Eight teams, hosts England, Australia, West Indies, India, Pakistan, New Zealand, Sri Lanka and East Africa.
Two groups of four, semi-finals and a final which saw Clive Lloyd’s legendary West Indies, backed by their calypso supporters, beat Australia at Lord’s on a blazing hot day in late June to be the first winners.
Unfortunately for some, times have well and truly changed. In the world’s current top eight, East Africa are long gone. In fact they never played as a team in world cricket again, replaced now by a post apartheid South Africa, while former one-day kings the West Indies find themselves below Bangladesh in the pecking order.
Having visited the Caribbean, in fact I witnesssed England lose a Test Match inside three days in Barbados, it’s clear they are still passionate about their cricket but the glory days of Lloyd, Richards, Lara and the like are long gone.
I had the privilege of sitting next to Gordon Greenidge for lunch last summer when Worthing took on Lashings. From his glittering Test and one-day career, he’s ended up as a selector for the Test team.
While a number of Caribbean youngsters favour careers in US-based professional basketball and baseball, Gordon himself felt that the remaining cricketers on the islands, while not short in ability, were seriously coming up short in attitude and application.
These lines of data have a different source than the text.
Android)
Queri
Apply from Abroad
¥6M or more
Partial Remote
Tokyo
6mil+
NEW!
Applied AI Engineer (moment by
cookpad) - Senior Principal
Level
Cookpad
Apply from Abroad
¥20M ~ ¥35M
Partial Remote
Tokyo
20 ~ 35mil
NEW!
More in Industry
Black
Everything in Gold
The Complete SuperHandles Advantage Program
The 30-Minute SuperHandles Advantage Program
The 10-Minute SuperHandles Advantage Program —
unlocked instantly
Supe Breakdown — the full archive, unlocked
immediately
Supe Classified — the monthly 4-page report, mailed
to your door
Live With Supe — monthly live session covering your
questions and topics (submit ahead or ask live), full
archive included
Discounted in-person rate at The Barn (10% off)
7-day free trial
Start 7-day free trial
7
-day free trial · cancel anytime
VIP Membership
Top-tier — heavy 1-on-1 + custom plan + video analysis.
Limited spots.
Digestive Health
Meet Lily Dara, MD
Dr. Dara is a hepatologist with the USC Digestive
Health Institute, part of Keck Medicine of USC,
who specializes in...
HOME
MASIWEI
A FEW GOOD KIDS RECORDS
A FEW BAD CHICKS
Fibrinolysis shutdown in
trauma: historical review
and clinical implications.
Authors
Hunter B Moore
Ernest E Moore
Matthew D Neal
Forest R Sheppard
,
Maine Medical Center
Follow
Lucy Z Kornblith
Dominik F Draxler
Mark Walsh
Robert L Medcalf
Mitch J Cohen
Whether or not they will ever reverse that trend remains to be seen. And on the subject of cricketing trends, despite a second Championship win of the season, I’m still concerned that yet another season is in danger of petering out at Sussex.
The only saving grace being the upcoming NatWest t20 Blast, which seems to attract near sell-out crowds at Hove all the time Sussex are still in with a shout of qualifying for the knock-out stages.
It’s a far cry from a decade-or-so ago, when the club won three County Championships in five years, along with a number of one-day competitions.
They were some great days and lifelong cricketing memories which with the recent form does beg the question, were the ‘Glory Years’ a elongated version of Leicester City’s Premier League win?
An exception rather than the norm?
And, unfortunately, is the norm what local cricket fans had witnessed prior to 2003 and have for the past few years?
Another nostalgic sporting memory was the ITV 7, complete with John Rickman, Lord John Oaksey and Brough Scott, and now ITV Sport have rolled back the years with the newly acquired coverage of horse racing in this country.
I watched last Saturday’s coverage of the Epsom Derby and I have to say the ITV output was excellent, both informative and entertaining.
The last few years have seen a number of major TV sporting events end up on satellite TV. When terrestrial television appears to get its act together and produce excellent coverage of a blue riband sporting event on free-to-air TV, it’s certainly a shot in the arm for the viewers who can’t afford to pay subscription channels for their sport.